[Plain-text document sources]
□ □ □ □

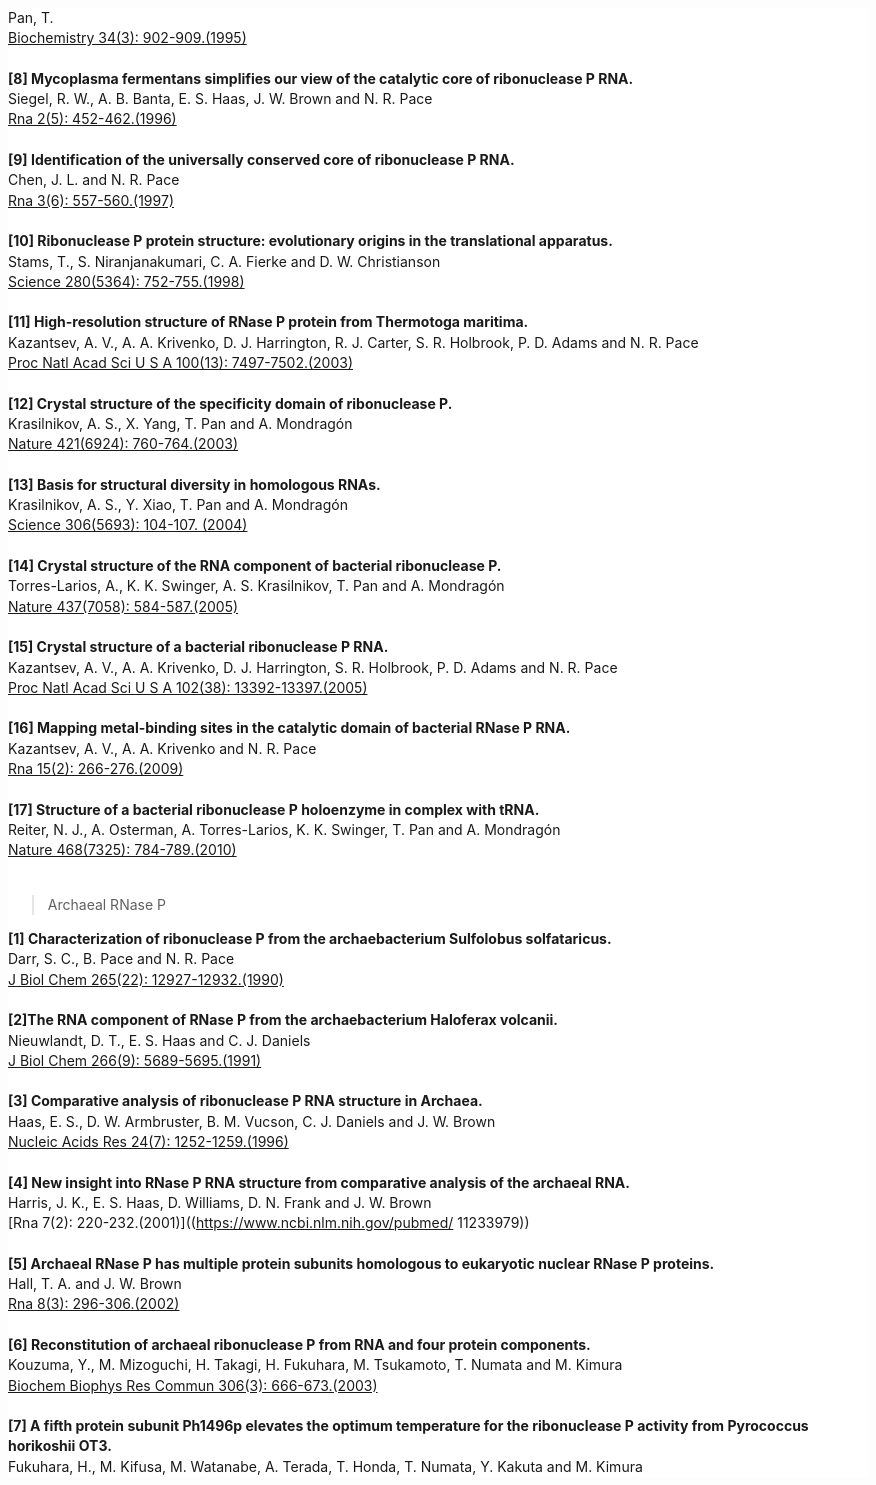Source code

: Pan, T. <br>
[ Biochemistry 34(3): 902-909.(1995)]((https://www.ncbi.nlm.nih.gov/pubmed/7827048))<br><br>
**[8] Mycoplasma fermentans simplifies our view of the catalytic core of ribonuclease P RNA.**<br>
Siegel, R. W., A. B. Banta, E. S. Haas, J. W. Brown and N. R. Pace <br>
[Rna 2(5): 452-462.(1996)]((https://www.ncbi.nlm.nih.gov/pubmed/8665412))<br><br>
**[9] Identification of the universally conserved core of ribonuclease P RNA.**<br>
Chen, J. L. and N. R. Pace <br>
[Rna 3(6): 557-560.(1997)]((https://www.ncbi.nlm.nih.gov/pubmed/9174091))<br><br>
**[10] Ribonuclease P protein structure: evolutionary origins in the translational apparatus.**<br>
Stams, T., S. Niranjanakumari, C. A. Fierke and D. W. Christianson <br>
[Science 280(5364): 752-755.(1998)]((https://www.ncbi.nlm.nih.gov/pubmed/9563955))<br><br>
**[11] High-resolution structure of RNase P protein from Thermotoga maritima.**<br>
Kazantsev, A. V., A. A. Krivenko, D. J. Harrington, R. J. Carter, S. R. Holbrook, P. D. Adams and N. R. Pace <br>
[Proc Natl Acad Sci U S A 100(13): 7497-7502.(2003)]((https://www.ncbi.nlm.nih.gov/pubmed/12799461))<br><br>
**[12] Crystal structure of the specificity domain of ribonuclease P.**<br>
Krasilnikov, A. S., X. Yang, T. Pan and A. Mondragón <br>
[ Nature 421(6924): 760-764.(2003)]((https://www.ncbi.nlm.nih.gov/pubmed/12610630))<br><br>
**[13] Basis for structural diversity in homologous RNAs.**<br>
Krasilnikov, A. S., Y. Xiao, T. Pan and A. Mondragón <br>
[Science 306(5693): 104-107.
(2004)]((https://www.ncbi.nlm.nih.gov/pubmed/15459389))<br><br>
**[14] Crystal structure of the RNA component of bacterial ribonuclease P.**<br>
Torres-Larios, A., K. K. Swinger, A. S. Krasilnikov, T. Pan and A. Mondragón <br>
[ Nature 437(7058): 584-587.(2005)]((https://www.ncbi.nlm.nih.gov/pubmed/16113684))<br><br>
**[15] Crystal structure of a bacterial ribonuclease P RNA.**<br>
Kazantsev, A. V., A. A. Krivenko, D. J. Harrington, S. R. Holbrook, P. D. Adams and N. R. Pace <br>
[ Proc Natl Acad Sci U S A 102(38): 13392-13397.(2005)]((https://www.ncbi.nlm.nih.gov/pubmed/16157868))<br><br>
**[16] Mapping metal-binding sites in the catalytic domain of bacterial RNase P RNA.**<br>
Kazantsev, A. V., A. A. Krivenko and N. R. Pace <br>
[ Rna 15(2): 266-276.(2009)]((https://www.ncbi.nlm.nih.gov/pubmed/19095619))<br><br>
**[17] Structure of a bacterial ribonuclease P holoenzyme in complex with tRNA.**<br>
Reiter, N. J., A. Osterman, A. Torres-Larios, K. K. Swinger, T. Pan and A. Mondragón <br>
[ Nature 468(7325): 784-789.(2010)]((https://www.ncbi.nlm.nih.gov/pubmed/21076397))<br><br>



> Archaeal  RNase P

**[1] Characterization of ribonuclease P from the archaebacterium Sulfolobus solfataricus.**<br>
Darr, S. C., B. Pace and N. R. Pace <br>
[J Biol Chem 265(22): 12927-12932.(1990)]((https://www.ncbi.nlm.nih.gov/pubmed/2115885))<br><br>
**[2]The RNA component of RNase P from the archaebacterium Haloferax volcanii.**<br>
Nieuwlandt, D. T., E. S. Haas and C. J. Daniels <br>
[J Biol Chem 266(9): 5689-5695.(1991)]((https://www.ncbi.nlm.nih.gov/pubmed/1706337))<br><br>
**[3] Comparative analysis of ribonuclease P RNA structure in Archaea.**<br>
Haas, E. S., D. W. Armbruster, B. M. Vucson, C. J. Daniels and J. W. Brown <br>
[Nucleic Acids Res 24(7): 1252-1259.(1996)]((https://www.ncbi.nlm.nih.gov/pubmed/8614627))<br><br>
**[4] New insight into RNase P RNA structure from comparative analysis of the archaeal RNA.**<br>
Harris, J. K., E. S. Haas, D. Williams, D. N. Frank and J. W. Brown <br>
[Rna 7(2): 220-232.(2001)]((https://www.ncbi.nlm.nih.gov/pubmed/
11233979))<br><br>
**[5] Archaeal RNase P has multiple protein subunits homologous to eukaryotic nuclear RNase P proteins.**<br>
Hall, T. A. and J. W. Brown <br>
[Rna 8(3): 296-306.(2002)]((https://www.ncbi.nlm.nih.gov/pubmed/12003490))<br><br>
**[6] Reconstitution of archaeal ribonuclease P from RNA and four protein components.**<br>
Kouzuma, Y., M. Mizoguchi, H. Takagi, H. Fukuhara, M. Tsukamoto, T. Numata and M. Kimura <br>
[Biochem Biophys Res Commun 306(3): 666-673.(2003)]((https://www.ncbi.nlm.nih.gov/pubmed/12810070))<br><br>
**[7] A fifth protein subunit Ph1496p elevates the optimum temperature for the ribonuclease P activity from Pyrococcus horikoshii OT3.**<br>
Fukuhara, H., M. Kifusa, M. Watanabe, A. Terada, T. Honda, T. Numata, Y. Kakuta and M. Kimura <br>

□ □ □ □

• _Work to be completed_:
Above are records; repeat only the lines starting at the line with "Nieuwlandt, D. T., E." and ending at the line with "[Biochem Biophys Res", exactly as they appear, both included.

• _Task answer_:
Nieuwlandt, D. T., E. S. Haas and C. J. Daniels <br>
[J Biol Chem 266(9): 5689-5695.(1991)]((https://www.ncbi.nlm.nih.gov/pubmed/1706337))<br><br>
**[3] Comparative analysis of ribonuclease P RNA structure in Archaea.**<br>
Haas, E. S., D. W. Armbruster, B. M. Vucson, C. J. Daniels and J. W. Brown <br>
[Nucleic Acids Res 24(7): 1252-1259.(1996)]((https://www.ncbi.nlm.nih.gov/pubmed/8614627))<br><br>
**[4] New insight into RNase P RNA structure from comparative analysis of the archaeal RNA.**<br>
Harris, J. K., E. S. Haas, D. Williams, D. N. Frank and J. W. Brown <br>
[Rna 7(2): 220-232.(2001)]((https://www.ncbi.nlm.nih.gov/pubmed/
11233979))<br><br>
**[5] Archaeal RNase P has multiple protein subunits homologous to eukaryotic nuclear RNase P proteins.**<br>
Hall, T. A. and J. W. Brown <br>
[Rna 8(3): 296-306.(2002)]((https://www.ncbi.nlm.nih.gov/pubmed/12003490))<br><br>
**[6] Reconstitution of archaeal ribonuclease P from RNA and four protein components.**<br>
Kouzuma, Y., M. Mizoguchi, H. Takagi, H. Fukuhara, M. Tsukamoto, T. Numata and M. Kimura <br>
[Biochem Biophys Res Commun 306(3): 666-673.(2003)]((https://www.ncbi.nlm.nih.gov/pubmed/12810070))<br><br>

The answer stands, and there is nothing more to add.